Directions for this task >> Print the data below exactly as it stands, and keep the pictures out.

The data >>

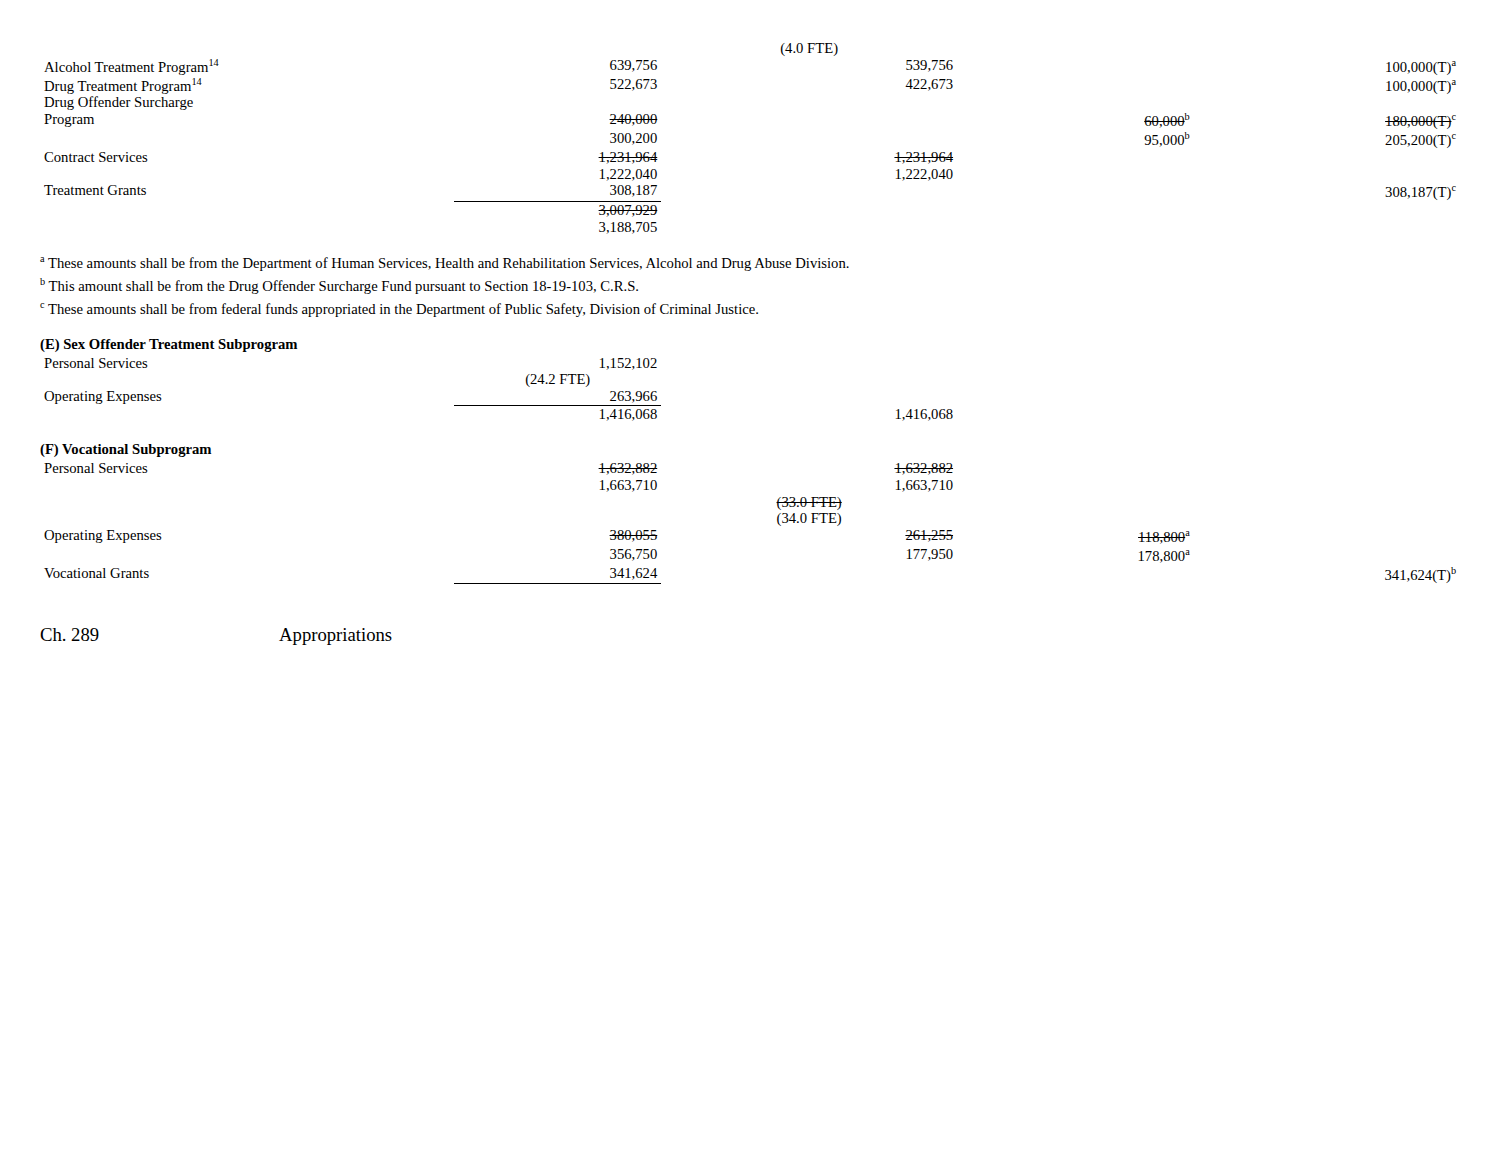| | | (4.0 FTE) | | |
| Alcohol Treatment Program 14 | 639,756 | 539,756 | | 100,000(T) a |
| Drug Treatment Program 14 | 522,673 | 422,673 | | 100,000(T) a |
| Drug Offender Surcharge | | | | |
| Program | 240,000 | | 60,000 b | 180,000(T) c |
| | 300,200 | | 95,000 b | 205,200(T) c |
| Contract Services | 1,231,964 | 1,231,964 | | |
| | 1,222,040 | 1,222,040 | | |
| Treatment Grants | 308,187 | | | 308,187(T) c |
| | 3,007,929 | | | |
| | 3,188,705 | | | |
a These amounts shall be from the Department of Human Services, Health and Rehabilitation Services, Alcohol and Drug Abuse Division.
b This amount shall be from the Drug Offender Surcharge Fund pursuant to Section 18-19-103, C.R.S.
c These amounts shall be from federal funds appropriated in the Department of Public Safety, Division of Criminal Justice.
(E) Sex Offender Treatment Subprogram
| Personal Services | 1,152,102 | | | |
| | (24.2 FTE) | | | |
| Operating Expenses | 263,966 | | | |
| | 1,416,068 | 1,416,068 | | |
(F) Vocational Subprogram
| Personal Services | 1,632,882 | 1,632,882 | | |
| | 1,663,710 | 1,663,710 | | |
| | | (33.0 FTE) | | |
| | | (34.0 FTE) | | |
| Operating Expenses | 380,055 | 261,255 | 118,800 a | |
| | 356,750 | 177,950 | 178,800 a | |
| Vocational Grants | 341,624 | | | 341,624(T) b |
Ch. 289 Appropriations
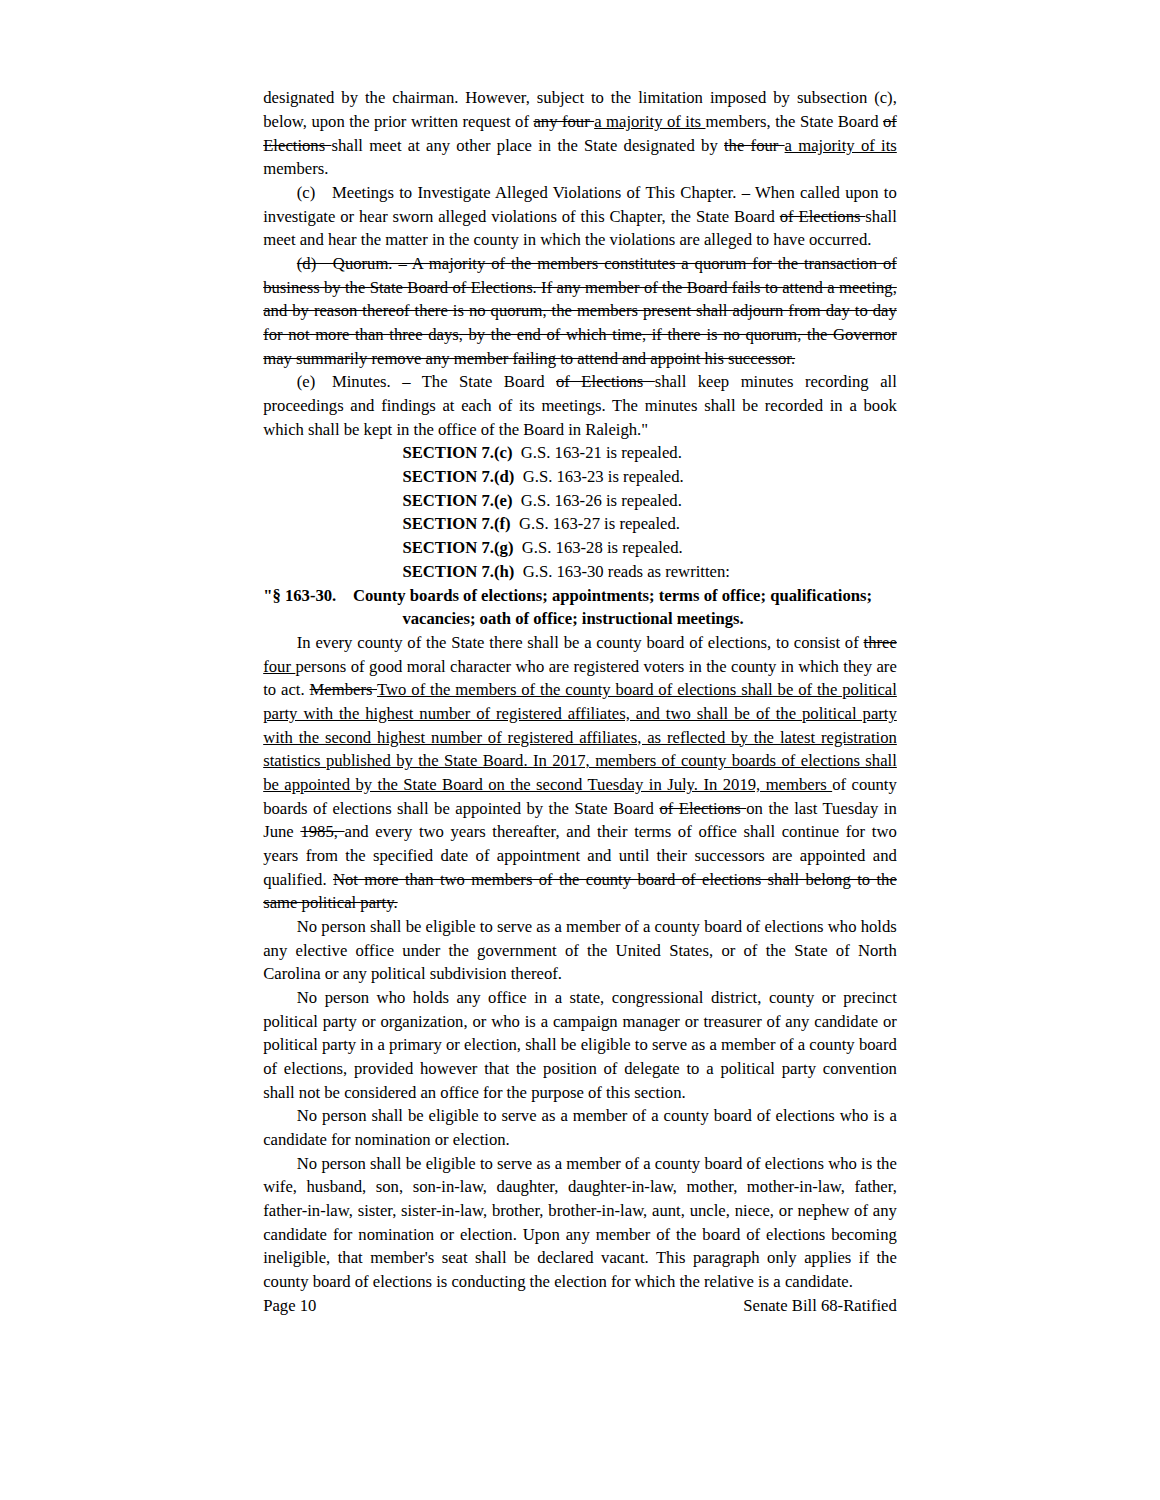designated by the chairman. However, subject to the limitation imposed by subsection (c), below, upon the prior written request of any four a majority of its members, the State Board of Elections shall meet at any other place in the State designated by the four a majority of its members.
(c) Meetings to Investigate Alleged Violations of This Chapter. – When called upon to investigate or hear sworn alleged violations of this Chapter, the State Board of Elections shall meet and hear the matter in the county in which the violations are alleged to have occurred.
(d) Quorum. – A majority of the members constitutes a quorum for the transaction of business by the State Board of Elections. If any member of the Board fails to attend a meeting, and by reason thereof there is no quorum, the members present shall adjourn from day to day for not more than three days, by the end of which time, if there is no quorum, the Governor may summarily remove any member failing to attend and appoint his successor.
(e) Minutes. – The State Board of Elections shall keep minutes recording all proceedings and findings at each of its meetings. The minutes shall be recorded in a book which shall be kept in the office of the Board in Raleigh."
SECTION 7.(c) G.S. 163-21 is repealed.
SECTION 7.(d) G.S. 163-23 is repealed.
SECTION 7.(e) G.S. 163-26 is repealed.
SECTION 7.(f) G.S. 163-27 is repealed.
SECTION 7.(g) G.S. 163-28 is repealed.
SECTION 7.(h) G.S. 163-30 reads as rewritten:
"§ 163-30. County boards of elections; appointments; terms of office; qualifications;
vacancies; oath of office; instructional meetings.
In every county of the State there shall be a county board of elections, to consist of three four persons of good moral character who are registered voters in the county in which they are to act. Members Two of the members of the county board of elections shall be of the political party with the highest number of registered affiliates, and two shall be of the political party with the second highest number of registered affiliates, as reflected by the latest registration statistics published by the State Board. In 2017, members of county boards of elections shall be appointed by the State Board on the second Tuesday in July. In 2019, members of county boards of elections shall be appointed by the State Board of Elections on the last Tuesday in June 1985, and every two years thereafter, and their terms of office shall continue for two years from the specified date of appointment and until their successors are appointed and qualified. Not more than two members of the county board of elections shall belong to the same political party.
No person shall be eligible to serve as a member of a county board of elections who holds any elective office under the government of the United States, or of the State of North Carolina or any political subdivision thereof.
No person who holds any office in a state, congressional district, county or precinct political party or organization, or who is a campaign manager or treasurer of any candidate or political party in a primary or election, shall be eligible to serve as a member of a county board of elections, provided however that the position of delegate to a political party convention shall not be considered an office for the purpose of this section.
No person shall be eligible to serve as a member of a county board of elections who is a candidate for nomination or election.
No person shall be eligible to serve as a member of a county board of elections who is the wife, husband, son, son-in-law, daughter, daughter-in-law, mother, mother-in-law, father, father-in-law, sister, sister-in-law, brother, brother-in-law, aunt, uncle, niece, or nephew of any candidate for nomination or election. Upon any member of the board of elections becoming ineligible, that member's seat shall be declared vacant. This paragraph only applies if the county board of elections is conducting the election for which the relative is a candidate.
Page 10
Senate Bill 68-Ratified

Output of the task >>
| | | (4.0 FTE) | | |
| Alcohol Treatment Program 14 | 639,756 | 539,756 | | 100,000(T) a |
| Drug Treatment Program 14 | 522,673 | 422,673 | | 100,000(T) a |
| Drug Offender Surcharge | | | | |
| Program | 240,000 | | 60,000 b | 180,000(T) c |
| | 300,200 | | 95,000 b | 205,200(T) c |
| Contract Services | 1,231,964 | 1,231,964 | | |
| | 1,222,040 | 1,222,040 | | |
| Treatment Grants | 308,187 | | | 308,187(T) c |
| | 3,007,929 | | | |
| | 3,188,705 | | | |
a These amounts shall be from the Department of Human Services, Health and Rehabilitation Services, Alcohol and Drug Abuse Division.
b This amount shall be from the Drug Offender Surcharge Fund pursuant to Section 18-19-103, C.R.S.
c These amounts shall be from federal funds appropriated in the Department of Public Safety, Division of Criminal Justice.
(E) Sex Offender Treatment Subprogram
| Personal Services | 1,152,102 | | | |
| | (24.2 FTE) | | | |
| Operating Expenses | 263,966 | | | |
| | 1,416,068 | 1,416,068 | | |
(F) Vocational Subprogram
| Personal Services | 1,632,882 | 1,632,882 | | |
| | 1,663,710 | 1,663,710 | | |
| | | (33.0 FTE) | | |
| | | (34.0 FTE) | | |
| Operating Expenses | 380,055 | 261,255 | 118,800 a | |
| | 356,750 | 177,950 | 178,800 a | |
| Vocational Grants | 341,624 | | | 341,624(T) b |
Ch. 289 Appropriations
designated by the chairman. However, subject to the limitation imposed by subsection (c), below, upon the prior written request of any four a majority of its members, the State Board of Elections shall meet at any other place in the State designated by the four a majority of its members.
(c) Meetings to Investigate Alleged Violations of This Chapter. – When called upon to investigate or hear sworn alleged violations of this Chapter, the State Board of Elections shall meet and hear the matter in the county in which the violations are alleged to have occurred.
(d) Quorum. – A majority of the members constitutes a quorum for the transaction of business by the State Board of Elections. If any member of the Board fails to attend a meeting, and by reason thereof there is no quorum, the members present shall adjourn from day to day for not more than three days, by the end of which time, if there is no quorum, the Governor may summarily remove any member failing to attend and appoint his successor.
(e) Minutes. – The State Board of Elections shall keep minutes recording all proceedings and findings at each of its meetings. The minutes shall be recorded in a book which shall be kept in the office of the Board in Raleigh."
SECTION 7.(c) G.S. 163-21 is repealed.
SECTION 7.(d) G.S. 163-23 is repealed.
SECTION 7.(e) G.S. 163-26 is repealed.
SECTION 7.(f) G.S. 163-27 is repealed.
SECTION 7.(g) G.S. 163-28 is repealed.
SECTION 7.(h) G.S. 163-30 reads as rewritten:
"§ 163-30. County boards of elections; appointments; terms of office; qualifications;
vacancies; oath of office; instructional meetings.
In every county of the State there shall be a county board of elections, to consist of three four persons of good moral character who are registered voters in the county in which they are to act. Members Two of the members of the county board of elections shall be of the political party with the highest number of registered affiliates, and two shall be of the political party with the second highest number of registered affiliates, as reflected by the latest registration statistics published by the State Board. In 2017, members of county boards of elections shall be appointed by the State Board on the second Tuesday in July. In 2019, members of county boards of elections shall be appointed by the State Board of Elections on the last Tuesday in June 1985, and every two years thereafter, and their terms of office shall continue for two years from the specified date of appointment and until their successors are appointed and qualified. Not more than two members of the county board of elections shall belong to the same political party.
No person shall be eligible to serve as a member of a county board of elections who holds any elective office under the government of the United States, or of the State of North Carolina or any political subdivision thereof.
No person who holds any office in a state, congressional district, county or precinct political party or organization, or who is a campaign manager or treasurer of any candidate or political party in a primary or election, shall be eligible to serve as a member of a county board of elections, provided however that the position of delegate to a political party convention shall not be considered an office for the purpose of this section.
No person shall be eligible to serve as a member of a county board of elections who is a candidate for nomination or election.
No person shall be eligible to serve as a member of a county board of elections who is the wife, husband, son, son-in-law, daughter, daughter-in-law, mother, mother-in-law, father, father-in-law, sister, sister-in-law, brother, brother-in-law, aunt, uncle, niece, or nephew of any candidate for nomination or election. Upon any member of the board of elections becoming ineligible, that member's seat shall be declared vacant. This paragraph only applies if the county board of elections is conducting the election for which the relative is a candidate.
Page 10
Senate Bill 68-Ratified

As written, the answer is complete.